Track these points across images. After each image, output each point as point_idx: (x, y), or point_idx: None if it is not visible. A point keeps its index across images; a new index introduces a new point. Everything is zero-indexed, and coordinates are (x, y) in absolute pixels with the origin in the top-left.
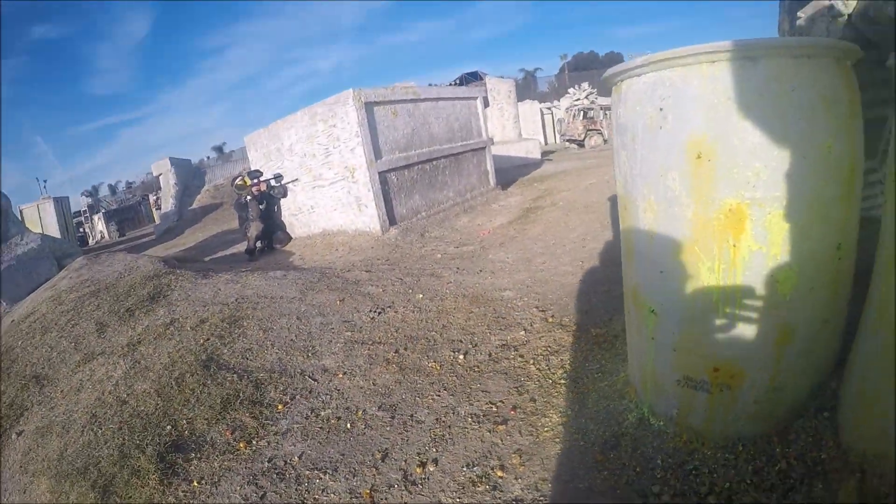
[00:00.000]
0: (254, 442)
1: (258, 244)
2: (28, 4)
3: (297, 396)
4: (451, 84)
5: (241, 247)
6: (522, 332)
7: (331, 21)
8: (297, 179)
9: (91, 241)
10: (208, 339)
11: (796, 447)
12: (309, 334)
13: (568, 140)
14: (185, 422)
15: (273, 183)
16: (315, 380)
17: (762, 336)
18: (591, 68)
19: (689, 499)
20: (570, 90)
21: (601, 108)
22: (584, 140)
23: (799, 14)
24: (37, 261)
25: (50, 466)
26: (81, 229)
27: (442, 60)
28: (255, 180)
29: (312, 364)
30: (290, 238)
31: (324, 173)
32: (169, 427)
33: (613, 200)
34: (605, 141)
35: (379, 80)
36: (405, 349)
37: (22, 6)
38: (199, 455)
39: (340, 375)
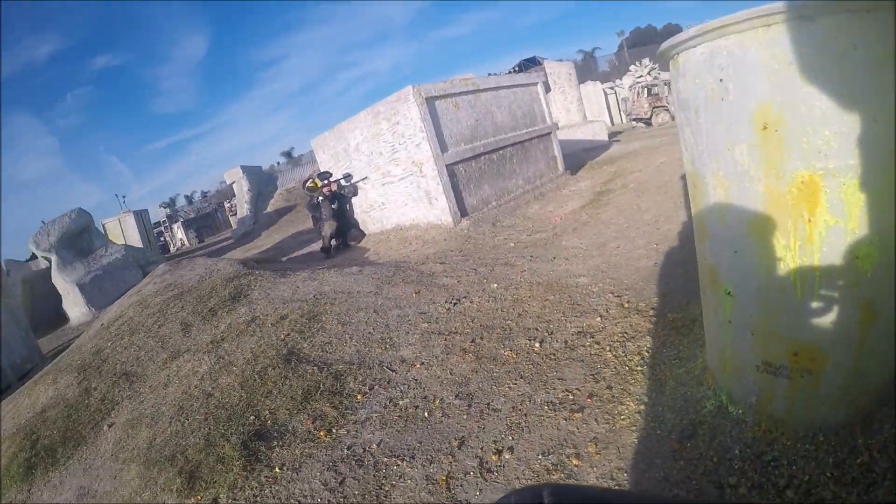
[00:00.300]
0: (334, 430)
1: (333, 242)
2: (86, 37)
3: (376, 387)
4: (509, 72)
5: (317, 246)
6: (598, 319)
7: (382, 22)
8: (366, 178)
9: (172, 249)
10: (288, 335)
11: (880, 438)
12: (386, 326)
13: (634, 119)
14: (267, 412)
15: (343, 183)
16: (393, 370)
17: (844, 317)
18: (651, 43)
19: (766, 492)
20: (632, 67)
21: (665, 84)
22: (650, 118)
23: None
24: (122, 270)
25: (139, 454)
26: (162, 238)
27: (497, 49)
28: (326, 181)
29: (390, 355)
30: (364, 235)
31: (392, 170)
32: (252, 417)
33: (685, 179)
34: (673, 117)
35: (437, 74)
36: (481, 339)
37: (81, 38)
38: (280, 443)
39: (418, 366)
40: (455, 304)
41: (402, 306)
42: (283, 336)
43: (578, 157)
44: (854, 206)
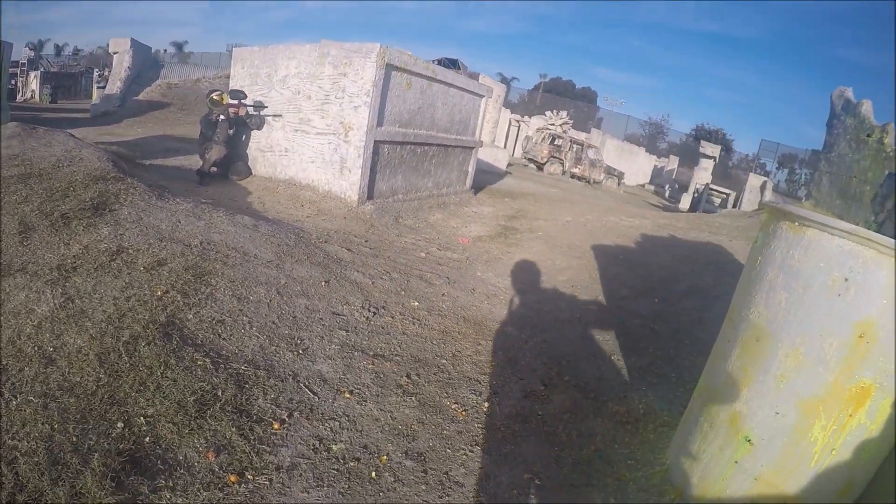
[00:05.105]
0: (248, 476)
1: (214, 170)
2: None
3: (296, 413)
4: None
5: (185, 160)
6: (542, 387)
7: None
8: (280, 115)
9: (19, 97)
10: (167, 293)
11: None
12: (294, 319)
13: (529, 159)
14: (143, 420)
15: (252, 112)
16: (314, 393)
17: (834, 486)
18: (566, 96)
19: None
20: (548, 112)
21: (570, 140)
22: (545, 164)
23: None
24: None
25: None
26: (13, 82)
27: (426, 37)
28: (236, 101)
29: (306, 367)
30: (250, 173)
31: (313, 119)
32: (121, 425)
33: (596, 249)
34: (564, 172)
35: (360, 35)
36: (417, 375)
37: None
38: (170, 483)
39: (347, 394)
40: (374, 313)
41: (311, 296)
42: (160, 293)
43: (479, 178)
44: (882, 415)
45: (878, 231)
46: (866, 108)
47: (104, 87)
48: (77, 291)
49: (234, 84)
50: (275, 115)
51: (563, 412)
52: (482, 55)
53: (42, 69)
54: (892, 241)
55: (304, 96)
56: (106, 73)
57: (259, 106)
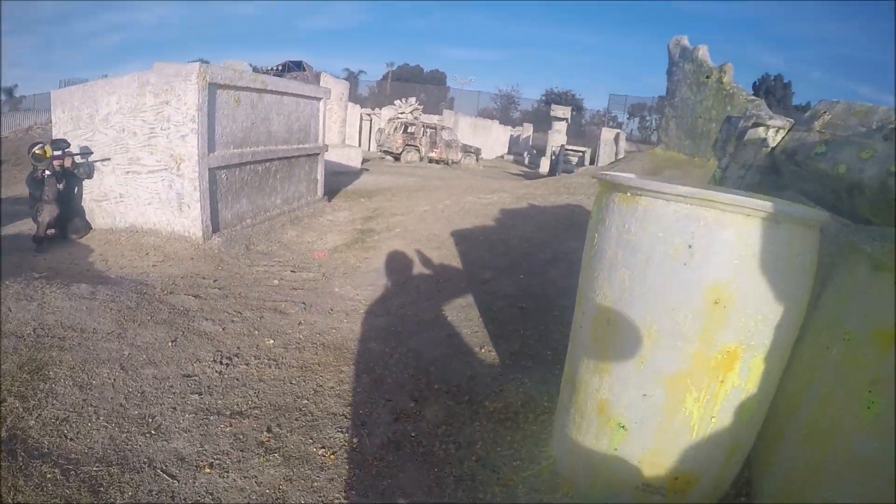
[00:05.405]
0: None
1: (51, 232)
2: None
3: None
4: (272, 68)
5: (24, 224)
6: (412, 403)
7: None
8: (108, 159)
9: None
10: (5, 401)
11: None
12: (142, 395)
13: (385, 151)
14: None
15: (79, 160)
16: (173, 477)
17: (721, 450)
18: (415, 81)
19: None
20: (397, 102)
21: (423, 126)
22: (401, 154)
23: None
24: None
25: None
26: None
27: (267, 41)
28: (59, 152)
29: (161, 448)
30: (90, 228)
31: (143, 157)
32: None
33: (455, 235)
34: (421, 158)
35: (200, 49)
36: (279, 426)
37: None
38: None
39: (207, 469)
40: (227, 365)
41: (158, 362)
42: None
43: (332, 180)
44: (755, 374)
45: (722, 177)
46: (703, 52)
47: None
48: None
49: (56, 130)
50: (103, 160)
51: (438, 426)
52: (328, 52)
53: None
54: (734, 196)
55: (129, 133)
56: None
57: (86, 152)
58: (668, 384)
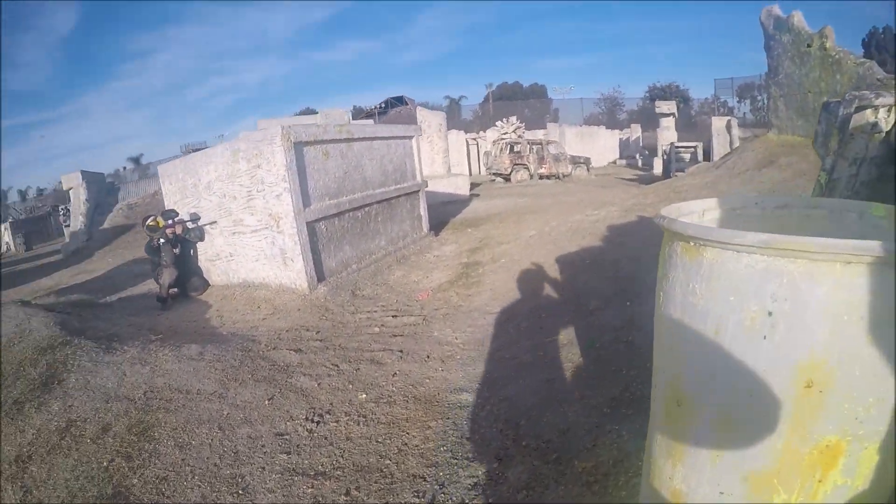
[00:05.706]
0: None
1: (172, 291)
2: None
3: None
4: (376, 107)
5: (153, 284)
6: (496, 464)
7: (261, 33)
8: (214, 222)
9: None
10: (113, 461)
11: None
12: (235, 455)
13: (494, 173)
14: None
15: (189, 225)
16: None
17: None
18: (516, 98)
19: None
20: (498, 123)
21: (528, 143)
22: (510, 174)
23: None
24: None
25: None
26: None
27: (368, 82)
28: (170, 221)
29: None
30: (208, 285)
31: (245, 219)
32: None
33: (561, 260)
34: (531, 176)
35: (305, 98)
36: (357, 489)
37: None
38: None
39: None
40: (318, 422)
41: (253, 421)
42: (105, 463)
43: (440, 211)
44: (865, 468)
45: (829, 180)
46: (798, 19)
47: (70, 226)
48: (34, 481)
49: (167, 200)
50: (210, 223)
51: (519, 490)
52: (426, 83)
53: (11, 219)
54: (824, 241)
55: (229, 198)
56: (70, 207)
57: (195, 218)
58: (751, 483)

========================================================================

*The problem:*
Your answer is the exact run of lines above from the one with "25: (50, 466)" through the one with "57: (259, 106)", both ends included, minus any picture.

*Exercise result:*
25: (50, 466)
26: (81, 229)
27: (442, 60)
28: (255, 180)
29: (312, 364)
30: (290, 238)
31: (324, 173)
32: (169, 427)
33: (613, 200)
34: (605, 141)
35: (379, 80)
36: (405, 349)
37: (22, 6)
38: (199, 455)
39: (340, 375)
[00:00.300]
0: (334, 430)
1: (333, 242)
2: (86, 37)
3: (376, 387)
4: (509, 72)
5: (317, 246)
6: (598, 319)
7: (382, 22)
8: (366, 178)
9: (172, 249)
10: (288, 335)
11: (880, 438)
12: (386, 326)
13: (634, 119)
14: (267, 412)
15: (343, 183)
16: (393, 370)
17: (844, 317)
18: (651, 43)
19: (766, 492)
20: (632, 67)
21: (665, 84)
22: (650, 118)
23: None
24: (122, 270)
25: (139, 454)
26: (162, 238)
27: (497, 49)
28: (326, 181)
29: (390, 355)
30: (364, 235)
31: (392, 170)
32: (252, 417)
33: (685, 179)
34: (673, 117)
35: (437, 74)
36: (481, 339)
37: (81, 38)
38: (280, 443)
39: (418, 366)
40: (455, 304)
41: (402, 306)
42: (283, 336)
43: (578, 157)
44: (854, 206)
[00:05.105]
0: (248, 476)
1: (214, 170)
2: None
3: (296, 413)
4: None
5: (185, 160)
6: (542, 387)
7: None
8: (280, 115)
9: (19, 97)
10: (167, 293)
11: None
12: (294, 319)
13: (529, 159)
14: (143, 420)
15: (252, 112)
16: (314, 393)
17: (834, 486)
18: (566, 96)
19: None
20: (548, 112)
21: (570, 140)
22: (545, 164)
23: None
24: None
25: None
26: (13, 82)
27: (426, 37)
28: (236, 101)
29: (306, 367)
30: (250, 173)
31: (313, 119)
32: (121, 425)
33: (596, 249)
34: (564, 172)
35: (360, 35)
36: (417, 375)
37: None
38: (170, 483)
39: (347, 394)
40: (374, 313)
41: (311, 296)
42: (160, 293)
43: (479, 178)
44: (882, 415)
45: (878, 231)
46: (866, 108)
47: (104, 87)
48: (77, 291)
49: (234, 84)
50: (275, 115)
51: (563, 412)
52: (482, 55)
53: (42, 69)
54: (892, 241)
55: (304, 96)
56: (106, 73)
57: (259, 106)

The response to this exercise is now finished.